▸ **TASK GOAL**
Please copy every record below exactly and leave out the pictures.

===== INFORMATION

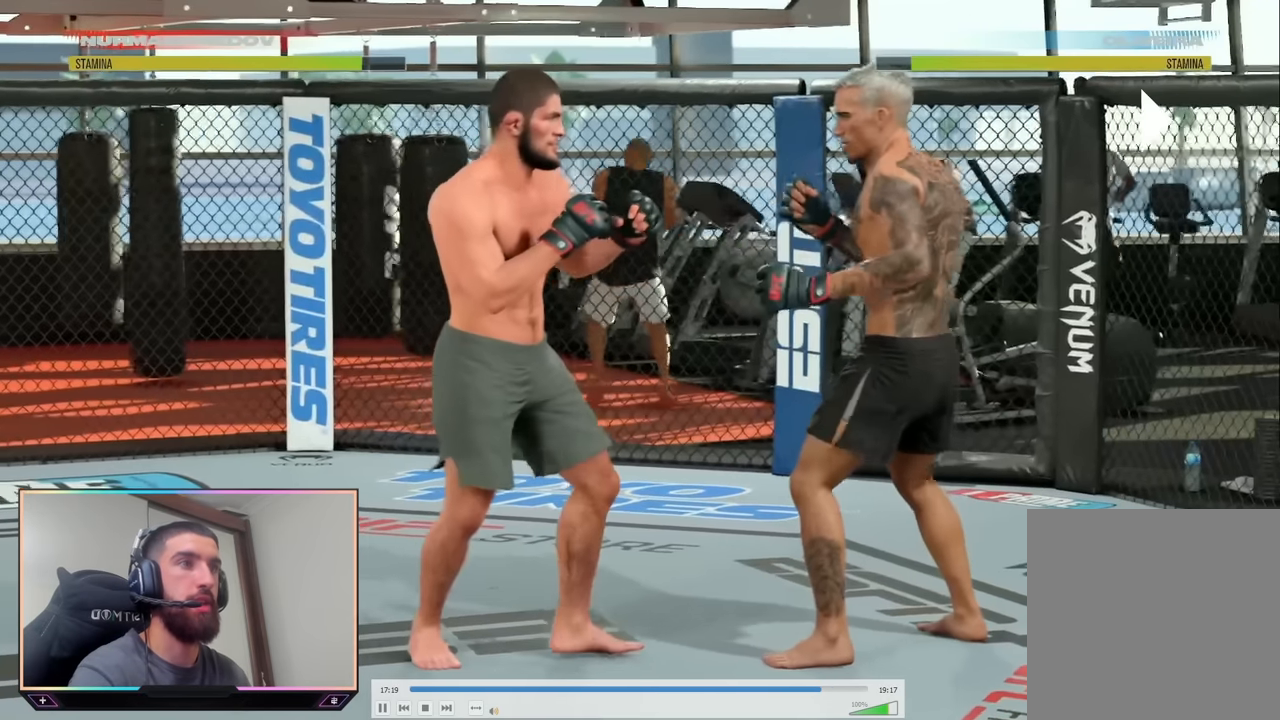
{"buttons": [], "left_stick": "center", "right_stick": "center", "events": [[150, "left_stick", "right"], [200, "left_stick", "center"]]}
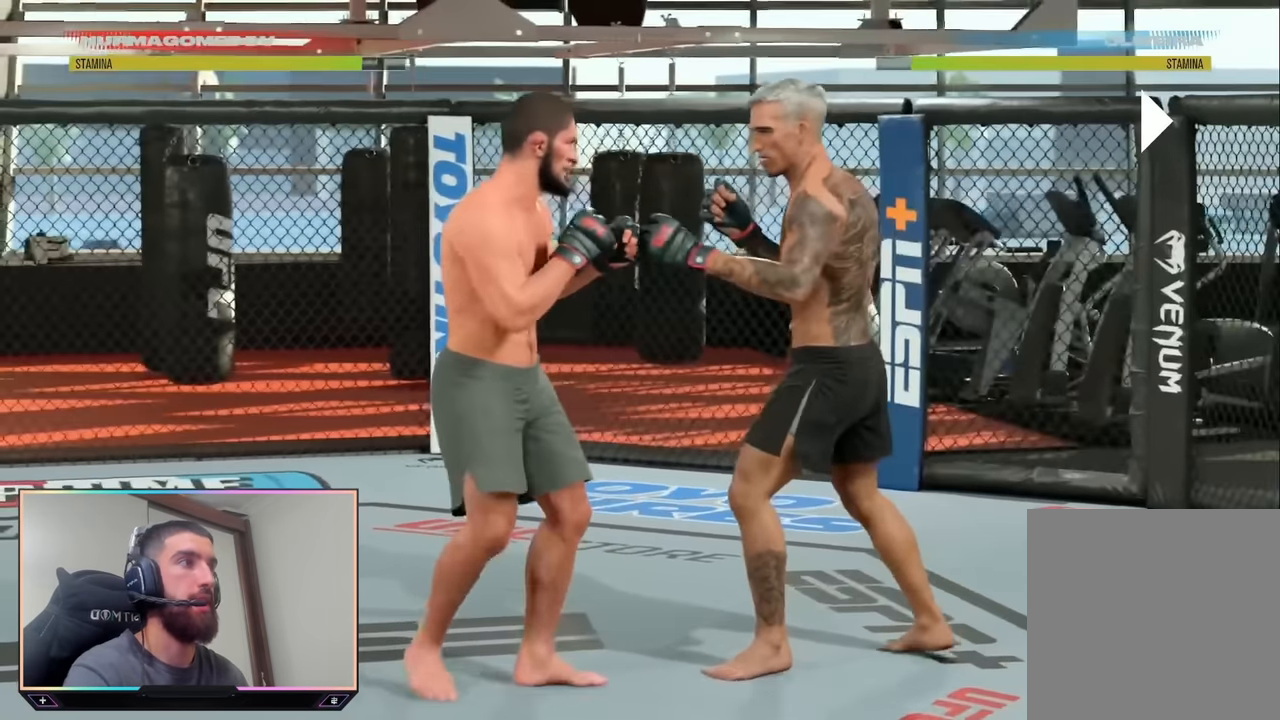
{"buttons": [], "left_stick": "up-left", "right_stick": "center", "events": [[283, "left_stick", "up-left"]]}
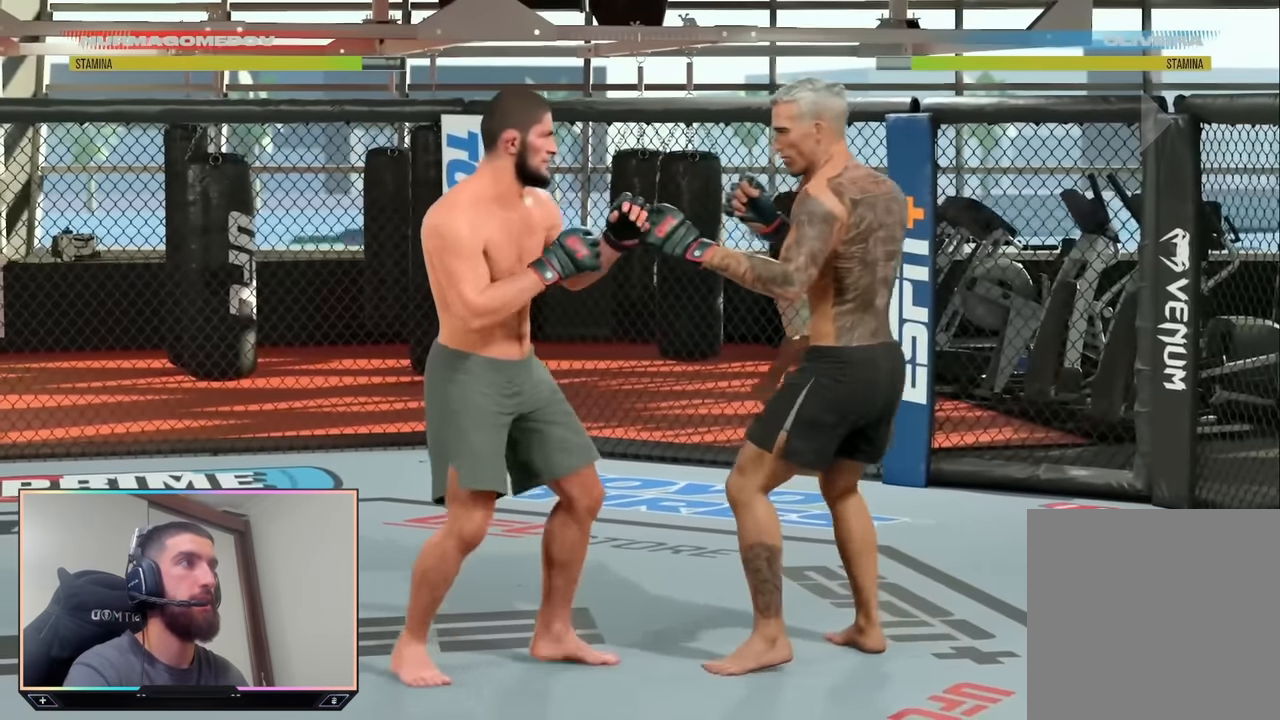
{"buttons": [], "left_stick": "center", "right_stick": "center", "events": [[17, "left_stick", "up-right"], [150, "left_stick", "left"], [350, "left_stick", "down"], [467, "left_stick", "center"]]}
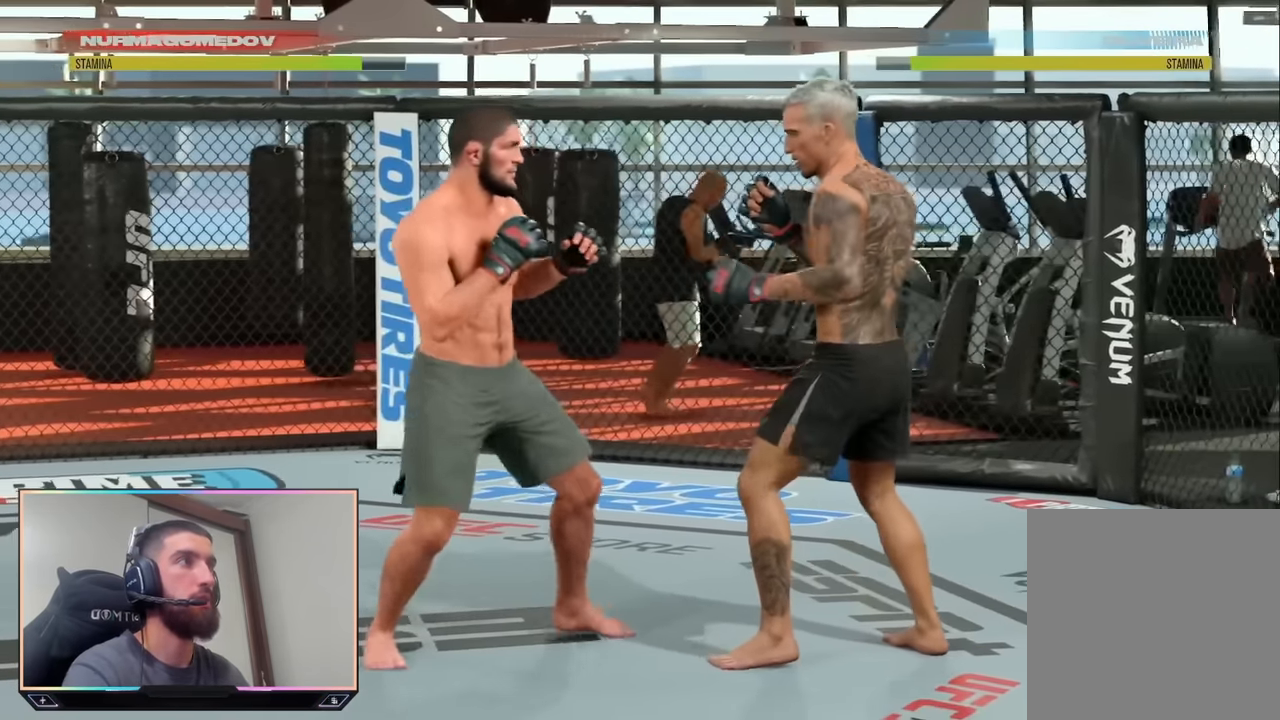
{"buttons": [], "left_stick": "center", "right_stick": "center", "events": []}
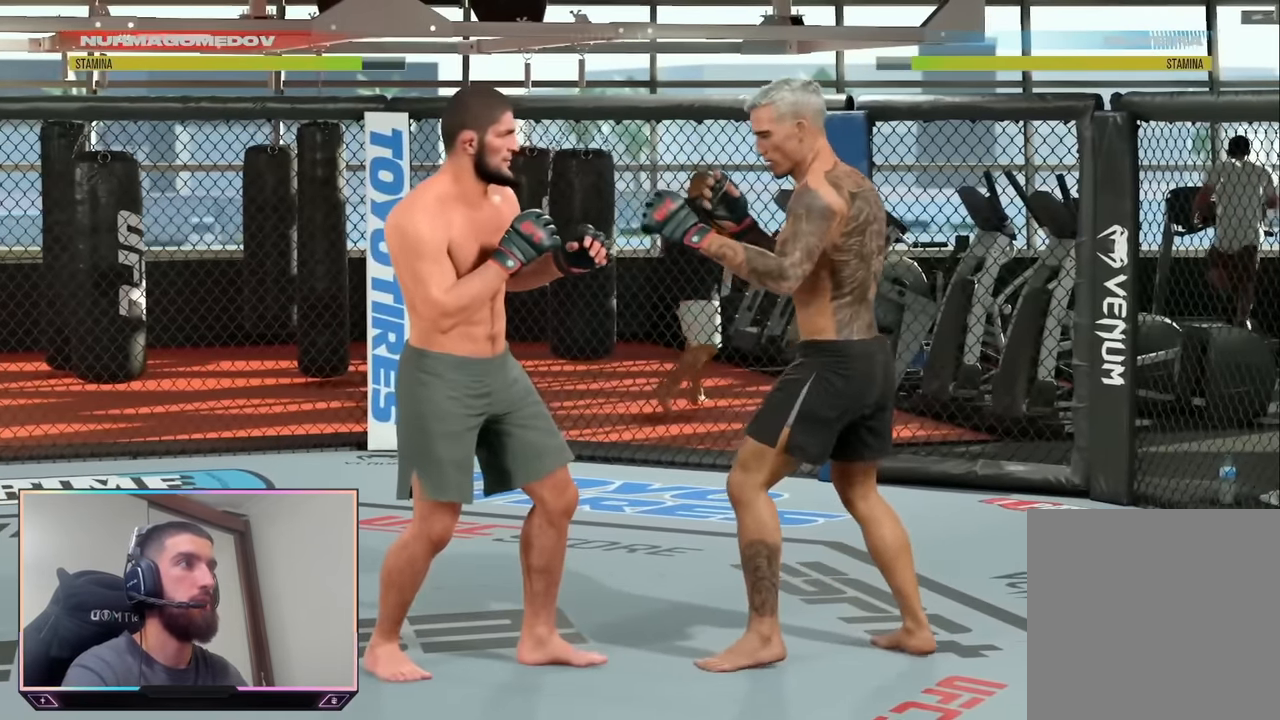
{"buttons": ["L2", "R2"], "left_stick": "center", "right_stick": "center", "events": [[200, "L2", "down"], [233, "R2", "down"]]}
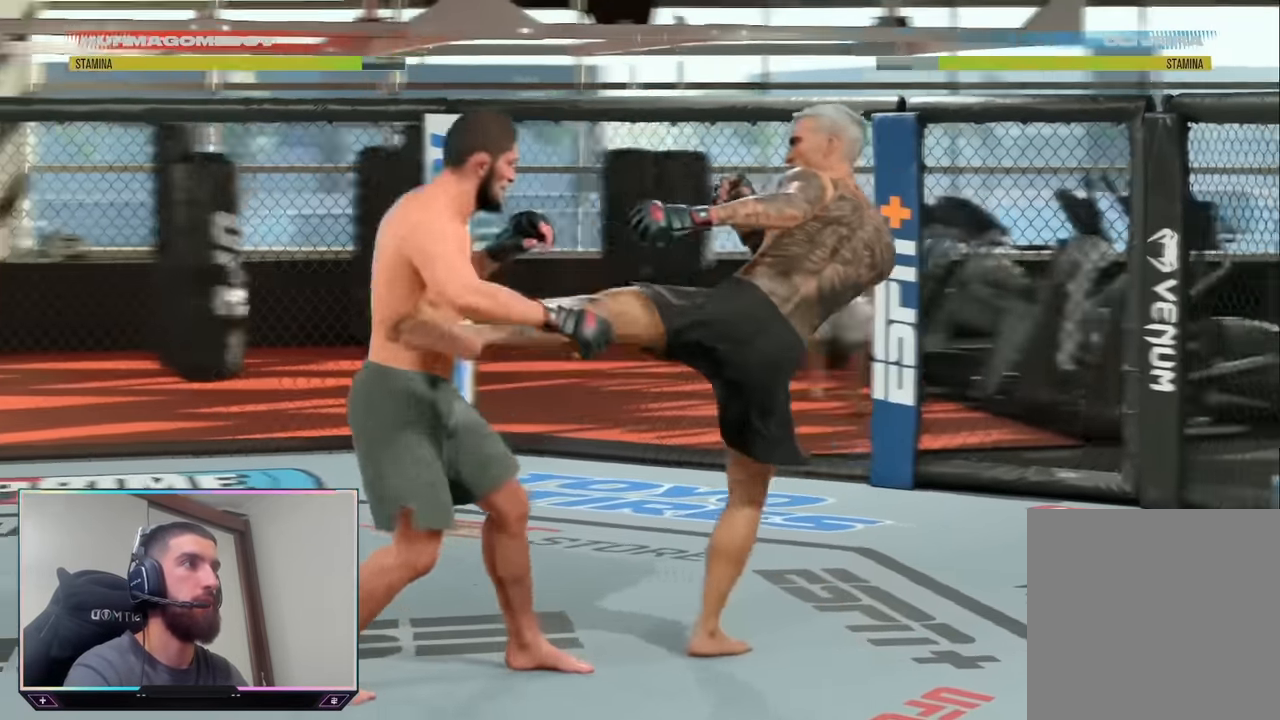
{"buttons": ["L2", "R2"], "left_stick": "center", "right_stick": "center", "events": []}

==========

▸ **RESULT OF THIS TASK**
{"buttons": [], "left_stick": "center", "right_stick": "center", "events": [[150, "left_stick", "right"], [200, "left_stick", "center"]]}
{"buttons": [], "left_stick": "up-left", "right_stick": "center", "events": [[283, "left_stick", "up-left"]]}
{"buttons": [], "left_stick": "center", "right_stick": "center", "events": [[17, "left_stick", "up-right"], [150, "left_stick", "left"], [350, "left_stick", "down"], [467, "left_stick", "center"]]}
{"buttons": [], "left_stick": "center", "right_stick": "center", "events": []}
{"buttons": ["L2", "R2"], "left_stick": "center", "right_stick": "center", "events": [[200, "L2", "down"], [233, "R2", "down"]]}
{"buttons": ["L2", "R2"], "left_stick": "center", "right_stick": "center", "events": []}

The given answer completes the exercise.